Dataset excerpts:
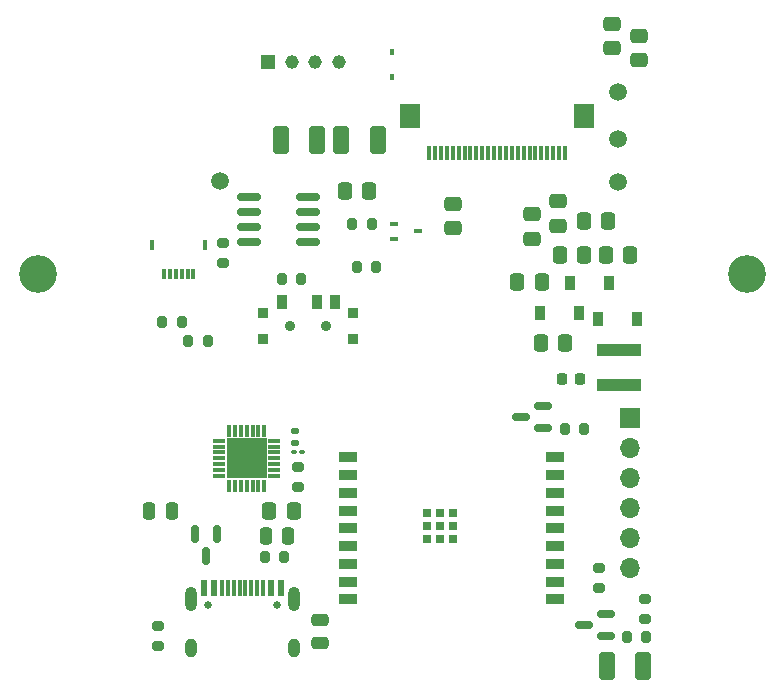
<source format=gts>
G04 #@! TF.GenerationSoftware,KiCad,Pcbnew,6.0.11-2627ca5db0~126~ubuntu20.04.1*
G04 #@! TF.CreationDate,2023-02-16T11:57:51+01:00*
G04 #@! TF.ProjectId,C3-27-epaper-touch,43332d32-372d-4657-9061-7065722d746f,rev?*
G04 #@! TF.SameCoordinates,Original*
G04 #@! TF.FileFunction,Soldermask,Top*
G04 #@! TF.FilePolarity,Negative*
%FSLAX46Y46*%
G04 Gerber Fmt 4.6, Leading zero omitted, Abs format (unit mm)*
G04 Created by KiCad (PCBNEW 6.0.11-2627ca5db0~126~ubuntu20.04.1) date 2023-02-16 11:57:51*
%MOMM*%
%LPD*%
G01*
G04 APERTURE LIST*
G04 Aperture macros list*
%AMRoundRect*
0 Rectangle with rounded corners*
0 $1 Rounding radius*
0 $2 $3 $4 $5 $6 $7 $8 $9 X,Y pos of 4 corners*
0 Add a 4 corners polygon primitive as box body*
4,1,4,$2,$3,$4,$5,$6,$7,$8,$9,$2,$3,0*
0 Add four circle primitives for the rounded corners*
1,1,$1+$1,$2,$3*
1,1,$1+$1,$4,$5*
1,1,$1+$1,$6,$7*
1,1,$1+$1,$8,$9*
0 Add four rect primitives between the rounded corners*
20,1,$1+$1,$2,$3,$4,$5,0*
20,1,$1+$1,$4,$5,$6,$7,0*
20,1,$1+$1,$6,$7,$8,$9,0*
20,1,$1+$1,$8,$9,$2,$3,0*%
G04 Aperture macros list end*
%ADD10C,1.500000*%
%ADD11R,0.450000X0.600000*%
%ADD12RoundRect,0.250000X-0.337500X-0.475000X0.337500X-0.475000X0.337500X0.475000X-0.337500X0.475000X0*%
%ADD13R,1.498600X0.889000*%
%ADD14R,0.711200X0.711200*%
%ADD15RoundRect,0.150000X0.587500X0.150000X-0.587500X0.150000X-0.587500X-0.150000X0.587500X-0.150000X0*%
%ADD16RoundRect,0.250000X0.475000X-0.337500X0.475000X0.337500X-0.475000X0.337500X-0.475000X-0.337500X0*%
%ADD17RoundRect,0.250000X0.337500X0.475000X-0.337500X0.475000X-0.337500X-0.475000X0.337500X-0.475000X0*%
%ADD18C,0.650000*%
%ADD19R,0.600000X1.450000*%
%ADD20R,0.300000X1.450000*%
%ADD21O,1.000000X2.100000*%
%ADD22O,1.000000X1.600000*%
%ADD23RoundRect,0.150000X-0.150000X0.587500X-0.150000X-0.587500X0.150000X-0.587500X0.150000X0.587500X0*%
%ADD24RoundRect,0.200000X0.275000X-0.200000X0.275000X0.200000X-0.275000X0.200000X-0.275000X-0.200000X0*%
%ADD25RoundRect,0.200000X-0.200000X-0.275000X0.200000X-0.275000X0.200000X0.275000X-0.200000X0.275000X0*%
%ADD26RoundRect,0.250000X0.412500X0.925000X-0.412500X0.925000X-0.412500X-0.925000X0.412500X-0.925000X0*%
%ADD27RoundRect,0.150000X-0.825000X-0.150000X0.825000X-0.150000X0.825000X0.150000X-0.825000X0.150000X0*%
%ADD28RoundRect,0.250000X-0.475000X0.337500X-0.475000X-0.337500X0.475000X-0.337500X0.475000X0.337500X0*%
%ADD29RoundRect,0.200000X0.200000X0.275000X-0.200000X0.275000X-0.200000X-0.275000X0.200000X-0.275000X0*%
%ADD30C,3.200000*%
%ADD31C,0.889000*%
%ADD32R,0.889000X1.244600*%
%ADD33R,0.812800X0.939800*%
%ADD34RoundRect,0.250000X-0.475000X0.250000X-0.475000X-0.250000X0.475000X-0.250000X0.475000X0.250000X0*%
%ADD35R,0.304800X1.193800*%
%ADD36R,1.803400X2.006600*%
%ADD37R,0.900000X1.200000*%
%ADD38RoundRect,0.250000X-0.250000X-0.475000X0.250000X-0.475000X0.250000X0.475000X-0.250000X0.475000X0*%
%ADD39RoundRect,0.200000X-0.275000X0.200000X-0.275000X-0.200000X0.275000X-0.200000X0.275000X0.200000X0*%
%ADD40RoundRect,0.250000X0.250000X0.475000X-0.250000X0.475000X-0.250000X-0.475000X0.250000X-0.475000X0*%
%ADD41RoundRect,0.250000X-0.412500X-0.925000X0.412500X-0.925000X0.412500X0.925000X-0.412500X0.925000X0*%
%ADD42R,0.304800X0.812800*%
%ADD43R,0.406400X0.812800*%
%ADD44R,0.300000X1.000000*%
%ADD45R,1.000000X0.300000*%
%ADD46R,3.350000X3.350000*%
%ADD47RoundRect,0.135000X-0.185000X0.135000X-0.185000X-0.135000X0.185000X-0.135000X0.185000X0.135000X0*%
%ADD48R,1.150000X1.150000*%
%ADD49C,1.150000*%
%ADD50R,1.700000X1.700000*%
%ADD51O,1.700000X1.700000*%
%ADD52R,0.700000X0.450000*%
%ADD53RoundRect,0.225000X-0.225000X-0.250000X0.225000X-0.250000X0.225000X0.250000X-0.225000X0.250000X0*%
%ADD54R,3.708400X1.092200*%
%ADD55RoundRect,0.100000X-0.130000X-0.100000X0.130000X-0.100000X0.130000X0.100000X-0.130000X0.100000X0*%
G04 APERTURE END LIST*
D10*
X156550000Y-82300000D03*
D11*
X137471501Y-73420000D03*
X137471501Y-71320000D03*
D12*
X133475000Y-83050000D03*
X135550000Y-83050000D03*
D10*
X122900000Y-82250000D03*
D13*
X151264000Y-117655087D03*
X151264000Y-116155087D03*
X151264000Y-114655085D03*
X151264000Y-113155086D03*
X151264000Y-111655086D03*
X151264000Y-110155087D03*
X151264000Y-108655087D03*
X151264000Y-107155085D03*
X151264000Y-105655085D03*
X133764000Y-105655085D03*
X133764000Y-107155085D03*
X133764000Y-108655087D03*
X133764000Y-110155087D03*
X133764000Y-111655086D03*
X133764000Y-113155086D03*
X133764000Y-114655085D03*
X133764000Y-116155087D03*
X133764000Y-117655087D03*
D14*
X142658198Y-112555110D03*
X141558198Y-112555110D03*
X140458198Y-112555110D03*
X142658300Y-111455112D03*
X141558300Y-111455112D03*
X140458299Y-111455112D03*
X142658198Y-110355114D03*
X141558198Y-110355114D03*
X140458198Y-110355114D03*
D15*
X155587500Y-120800000D03*
X155587500Y-118900000D03*
X153712500Y-119850000D03*
D16*
X149300000Y-87137500D03*
X149300000Y-85062500D03*
D17*
X152137500Y-96000000D03*
X150062500Y-96000000D03*
D18*
X127690000Y-118150000D03*
X121910000Y-118150000D03*
D19*
X121550000Y-116705000D03*
X122350000Y-116705000D03*
D20*
X123550000Y-116705000D03*
X124550000Y-116705000D03*
X125050000Y-116705000D03*
X126050000Y-116705000D03*
D19*
X127250000Y-116705000D03*
X128050000Y-116705000D03*
X128050000Y-116705000D03*
X127250000Y-116705000D03*
D20*
X126550000Y-116705000D03*
X125550000Y-116705000D03*
X124050000Y-116705000D03*
X123050000Y-116705000D03*
D19*
X122350000Y-116705000D03*
X121550000Y-116705000D03*
D21*
X129120000Y-117620000D03*
D22*
X129120000Y-121800000D03*
X120480000Y-121800000D03*
D21*
X120480000Y-117620000D03*
D23*
X122650000Y-112125000D03*
X120750000Y-112125000D03*
X121700000Y-114000000D03*
D24*
X129510000Y-108125000D03*
X129510000Y-106475000D03*
D12*
X155550000Y-88500000D03*
X157625000Y-88500000D03*
D25*
X128125000Y-90550000D03*
X129775000Y-90550000D03*
D26*
X131137500Y-78800000D03*
X128062500Y-78800000D03*
D17*
X155787500Y-85650000D03*
X153712500Y-85650000D03*
D27*
X125375000Y-83595000D03*
X125375000Y-84865000D03*
X125375000Y-86135000D03*
X125375000Y-87405000D03*
X130325000Y-87405000D03*
X130325000Y-86135000D03*
X130325000Y-84865000D03*
X130325000Y-83595000D03*
D28*
X158400000Y-69962500D03*
X158400000Y-72037500D03*
D25*
X134475000Y-89530000D03*
X136125000Y-89530000D03*
D29*
X158980000Y-120820000D03*
X157330000Y-120820000D03*
D10*
X156550000Y-74750000D03*
D30*
X107450000Y-90100000D03*
D16*
X156100000Y-71000000D03*
X156100000Y-68925000D03*
D29*
X153745000Y-103210000D03*
X152095000Y-103210000D03*
D31*
X128851400Y-94530000D03*
X131848600Y-94530000D03*
D32*
X128102100Y-92454820D03*
X131099300Y-92454820D03*
X132597900Y-92454820D03*
D33*
X126550160Y-93399700D03*
X134149840Y-93399700D03*
X126550160Y-95660300D03*
X134149840Y-95660300D03*
D34*
X131400000Y-119450000D03*
X131400000Y-121350000D03*
D35*
X152100001Y-79895600D03*
X151600000Y-79895600D03*
X151100001Y-79895600D03*
X150599999Y-79895600D03*
X150100000Y-79895600D03*
X149600001Y-79895600D03*
X149100000Y-79895600D03*
X148600001Y-79895600D03*
X148099999Y-79895600D03*
X147600000Y-79895600D03*
X147100001Y-79895600D03*
X146600000Y-79895600D03*
X146100000Y-79895600D03*
X145599999Y-79895600D03*
X145100000Y-79895600D03*
X144600001Y-79895600D03*
X144099999Y-79895600D03*
X143600000Y-79895600D03*
X143099999Y-79895600D03*
X142600000Y-79895600D03*
X142100001Y-79895600D03*
X141599999Y-79895600D03*
X141100000Y-79895600D03*
X140600001Y-79895600D03*
D36*
X153750000Y-76745601D03*
X138950000Y-76745601D03*
D17*
X153737500Y-88500000D03*
X151662500Y-88500000D03*
D25*
X126675000Y-114100000D03*
X128325000Y-114100000D03*
D15*
X150237500Y-103190000D03*
X150237500Y-101290000D03*
X148362500Y-102240000D03*
D37*
X155800000Y-90850000D03*
X152500000Y-90850000D03*
D38*
X126750000Y-112300000D03*
X128650000Y-112300000D03*
D39*
X123150000Y-87525000D03*
X123150000Y-89175000D03*
D29*
X119650000Y-94200000D03*
X118000000Y-94200000D03*
D40*
X118800000Y-110200000D03*
X116900000Y-110200000D03*
D41*
X155625000Y-123270000D03*
X158700000Y-123270000D03*
D17*
X129157500Y-110180000D03*
X127082500Y-110180000D03*
D29*
X135725000Y-85850000D03*
X134075000Y-85850000D03*
D42*
X118150000Y-90139000D03*
X118649999Y-90139000D03*
X119150001Y-90139000D03*
X119650000Y-90139000D03*
X120150001Y-90139000D03*
X120650000Y-90139000D03*
D43*
X121650001Y-87625878D03*
X117149999Y-87625878D03*
D25*
X120200000Y-95820000D03*
X121850000Y-95820000D03*
D39*
X117650000Y-119925000D03*
X117650000Y-121575000D03*
D16*
X142600000Y-86237500D03*
X142600000Y-84162500D03*
D44*
X123650000Y-108075000D03*
X124150000Y-108075000D03*
X124650000Y-108075000D03*
X125150000Y-108075000D03*
X125650000Y-108075000D03*
X126150000Y-108075000D03*
X126650000Y-108075000D03*
D45*
X127500000Y-107225000D03*
X127500000Y-106725000D03*
X127500000Y-106225000D03*
X127500000Y-105725000D03*
X127500000Y-105225000D03*
X127500000Y-104725000D03*
X127500000Y-104225000D03*
D44*
X126650000Y-103375000D03*
X126150000Y-103375000D03*
X125650000Y-103375000D03*
X125150000Y-103375000D03*
X124650000Y-103375000D03*
X124150000Y-103375000D03*
X123650000Y-103375000D03*
D45*
X122800000Y-104225000D03*
X122800000Y-104725000D03*
X122800000Y-105225000D03*
X122800000Y-105725000D03*
X122800000Y-106225000D03*
X122800000Y-106725000D03*
X122800000Y-107225000D03*
D46*
X125150000Y-105725000D03*
D47*
X129260000Y-103410000D03*
X129260000Y-104430000D03*
D48*
X126971501Y-72200000D03*
D49*
X128971502Y-72200000D03*
X130971501Y-72200000D03*
X132971502Y-72200000D03*
D37*
X150000000Y-93450000D03*
X153300000Y-93450000D03*
D17*
X150137500Y-90800000D03*
X148062500Y-90800000D03*
D50*
X157650000Y-102350000D03*
D51*
X157650000Y-104890000D03*
X157650000Y-107430000D03*
X157650000Y-109970000D03*
X157650000Y-112510000D03*
X157650000Y-115050000D03*
D41*
X133162500Y-78800000D03*
X136237500Y-78800000D03*
D10*
X156550000Y-78650000D03*
D52*
X137650000Y-85850000D03*
X137650000Y-87150000D03*
X139650000Y-86500000D03*
D53*
X151850000Y-99050000D03*
X153400000Y-99050000D03*
D24*
X155000000Y-116675000D03*
X155000000Y-115025000D03*
D54*
X156650000Y-96551400D03*
X156650000Y-99548600D03*
D37*
X158200000Y-93950000D03*
X154900000Y-93950000D03*
D55*
X129160000Y-105220000D03*
X129800000Y-105220000D03*
D30*
X167500000Y-90100000D03*
D16*
X151550000Y-86037500D03*
X151550000Y-83962500D03*
D39*
X158910000Y-117665000D03*
X158910000Y-119315000D03*
M02*

</source>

Brief: From the data above, output only the lines between the line containing "X151264000Y-105655085D03*" and the line containing "X155587500Y-120800000D03*", inclusive, exactly as written.

Finished exercise:
X151264000Y-105655085D03*
X133764000Y-105655085D03*
X133764000Y-107155085D03*
X133764000Y-108655087D03*
X133764000Y-110155087D03*
X133764000Y-111655086D03*
X133764000Y-113155086D03*
X133764000Y-114655085D03*
X133764000Y-116155087D03*
X133764000Y-117655087D03*
D14*
X142658198Y-112555110D03*
X141558198Y-112555110D03*
X140458198Y-112555110D03*
X142658300Y-111455112D03*
X141558300Y-111455112D03*
X140458299Y-111455112D03*
X142658198Y-110355114D03*
X141558198Y-110355114D03*
X140458198Y-110355114D03*
D15*
X155587500Y-120800000D03*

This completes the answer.